[Exercise goal]: Can you print the material below again, line for line, with nothing changed?

[Records for the task]:
....................

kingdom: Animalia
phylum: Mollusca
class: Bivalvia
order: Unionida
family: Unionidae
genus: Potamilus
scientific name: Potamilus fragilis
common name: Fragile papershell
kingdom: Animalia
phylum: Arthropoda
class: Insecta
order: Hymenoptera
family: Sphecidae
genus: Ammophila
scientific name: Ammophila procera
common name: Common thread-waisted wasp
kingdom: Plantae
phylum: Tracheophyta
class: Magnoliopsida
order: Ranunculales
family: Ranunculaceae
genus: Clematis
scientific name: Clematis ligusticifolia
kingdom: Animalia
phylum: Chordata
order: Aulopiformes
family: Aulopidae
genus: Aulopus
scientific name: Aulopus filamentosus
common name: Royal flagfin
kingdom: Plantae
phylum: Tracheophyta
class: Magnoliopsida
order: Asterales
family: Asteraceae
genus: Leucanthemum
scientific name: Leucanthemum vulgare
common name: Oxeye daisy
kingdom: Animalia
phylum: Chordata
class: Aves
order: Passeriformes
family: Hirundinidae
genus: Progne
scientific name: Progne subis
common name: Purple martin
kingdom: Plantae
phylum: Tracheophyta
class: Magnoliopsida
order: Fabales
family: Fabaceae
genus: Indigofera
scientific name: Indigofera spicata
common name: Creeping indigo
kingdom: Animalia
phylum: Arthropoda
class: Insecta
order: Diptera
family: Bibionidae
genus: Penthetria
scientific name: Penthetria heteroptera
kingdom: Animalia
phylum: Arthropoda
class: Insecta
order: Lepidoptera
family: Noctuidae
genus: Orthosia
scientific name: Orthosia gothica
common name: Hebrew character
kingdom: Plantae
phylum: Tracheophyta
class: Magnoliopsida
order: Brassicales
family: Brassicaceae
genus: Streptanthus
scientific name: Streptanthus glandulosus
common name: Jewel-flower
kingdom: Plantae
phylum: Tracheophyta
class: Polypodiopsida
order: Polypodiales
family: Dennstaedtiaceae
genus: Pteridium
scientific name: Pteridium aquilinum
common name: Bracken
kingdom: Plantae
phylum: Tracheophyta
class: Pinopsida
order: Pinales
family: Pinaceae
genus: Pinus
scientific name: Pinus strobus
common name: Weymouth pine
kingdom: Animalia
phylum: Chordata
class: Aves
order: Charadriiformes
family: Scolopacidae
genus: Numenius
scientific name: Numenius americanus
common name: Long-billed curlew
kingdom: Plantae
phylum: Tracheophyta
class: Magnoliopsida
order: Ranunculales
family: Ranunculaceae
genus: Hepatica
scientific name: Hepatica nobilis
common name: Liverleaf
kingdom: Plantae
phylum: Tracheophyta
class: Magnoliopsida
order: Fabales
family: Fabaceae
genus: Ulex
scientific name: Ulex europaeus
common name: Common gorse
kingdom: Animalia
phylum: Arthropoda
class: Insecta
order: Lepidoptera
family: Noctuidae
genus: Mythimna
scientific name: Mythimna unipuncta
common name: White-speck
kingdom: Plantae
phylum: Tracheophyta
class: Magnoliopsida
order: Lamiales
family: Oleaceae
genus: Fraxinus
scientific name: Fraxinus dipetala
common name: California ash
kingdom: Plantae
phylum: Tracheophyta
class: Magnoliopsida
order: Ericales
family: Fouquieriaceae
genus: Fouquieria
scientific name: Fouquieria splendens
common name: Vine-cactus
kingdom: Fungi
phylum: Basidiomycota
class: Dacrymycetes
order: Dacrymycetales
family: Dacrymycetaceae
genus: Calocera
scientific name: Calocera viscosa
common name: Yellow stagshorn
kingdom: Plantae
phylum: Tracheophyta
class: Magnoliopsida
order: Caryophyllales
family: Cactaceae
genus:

....................

[Solution to this problem]:
kingdom: Animalia
phylum: Mollusca
class: Bivalvia
order: Unionida
family: Unionidae
genus: Potamilus
scientific name: Potamilus fragilis
common name: Fragile papershell
kingdom: Animalia
phylum: Arthropoda
class: Insecta
order: Hymenoptera
family: Sphecidae
genus: Ammophila
scientific name: Ammophila procera
common name: Common thread-waisted wasp
kingdom: Plantae
phylum: Tracheophyta
class: Magnoliopsida
order: Ranunculales
family: Ranunculaceae
genus: Clematis
scientific name: Clematis ligusticifolia
kingdom: Animalia
phylum: Chordata
order: Aulopiformes
family: Aulopidae
genus: Aulopus
scientific name: Aulopus filamentosus
common name: Royal flagfin
kingdom: Plantae
phylum: Tracheophyta
class: Magnoliopsida
order: Asterales
family: Asteraceae
genus: Leucanthemum
scientific name: Leucanthemum vulgare
common name: Oxeye daisy
kingdom: Animalia
phylum: Chordata
class: Aves
order: Passeriformes
family: Hirundinidae
genus: Progne
scientific name: Progne subis
common name: Purple martin
kingdom: Plantae
phylum: Tracheophyta
class: Magnoliopsida
order: Fabales
family: Fabaceae
genus: Indigofera
scientific name: Indigofera spicata
common name: Creeping indigo
kingdom: Animalia
phylum: Arthropoda
class: Insecta
order: Diptera
family: Bibionidae
genus: Penthetria
scientific name: Penthetria heteroptera
kingdom: Animalia
phylum: Arthropoda
class: Insecta
order: Lepidoptera
family: Noctuidae
genus: Orthosia
scientific name: Orthosia gothica
common name: Hebrew character
kingdom: Plantae
phylum: Tracheophyta
class: Magnoliopsida
order: Brassicales
family: Brassicaceae
genus: Streptanthus
scientific name: Streptanthus glandulosus
common name: Jewel-flower
kingdom: Plantae
phylum: Tracheophyta
class: Polypodiopsida
order: Polypodiales
family: Dennstaedtiaceae
genus: Pteridium
scientific name: Pteridium aquilinum
common name: Bracken
kingdom: Plantae
phylum: Tracheophyta
class: Pinopsida
order: Pinales
family: Pinaceae
genus: Pinus
scientific name: Pinus strobus
common name: Weymouth pine
kingdom: Animalia
phylum: Chordata
class: Aves
order: Charadriiformes
family: Scolopacidae
genus: Numenius
scientific name: Numenius americanus
common name: Long-billed curlew
kingdom: Plantae
phylum: Tracheophyta
class: Magnoliopsida
order: Ranunculales
family: Ranunculaceae
genus: Hepatica
scientific name: Hepatica nobilis
common name: Liverleaf
kingdom: Plantae
phylum: Tracheophyta
class: Magnoliopsida
order: Fabales
family: Fabaceae
genus: Ulex
scientific name: Ulex europaeus
common name: Common gorse
kingdom: Animalia
phylum: Arthropoda
class: Insecta
order: Lepidoptera
family: Noctuidae
genus: Mythimna
scientific name: Mythimna unipuncta
common name: White-speck
kingdom: Plantae
phylum: Tracheophyta
class: Magnoliopsida
order: Lamiales
family: Oleaceae
genus: Fraxinus
scientific name: Fraxinus dipetala
common name: California ash
kingdom: Plantae
phylum: Tracheophyta
class: Magnoliopsida
order: Ericales
family: Fouquieriaceae
genus: Fouquieria
scientific name: Fouquieria splendens
common name: Vine-cactus
kingdom: Fungi
phylum: Basidiomycota
class: Dacrymycetes
order: Dacrymycetales
family: Dacrymycetaceae
genus: Calocera
scientific name: Calocera viscosa
common name: Yellow stagshorn
kingdom: Plantae
phylum: Tracheophyta
class: Magnoliopsida
order: Caryophyllales
family: Cactaceae
genus:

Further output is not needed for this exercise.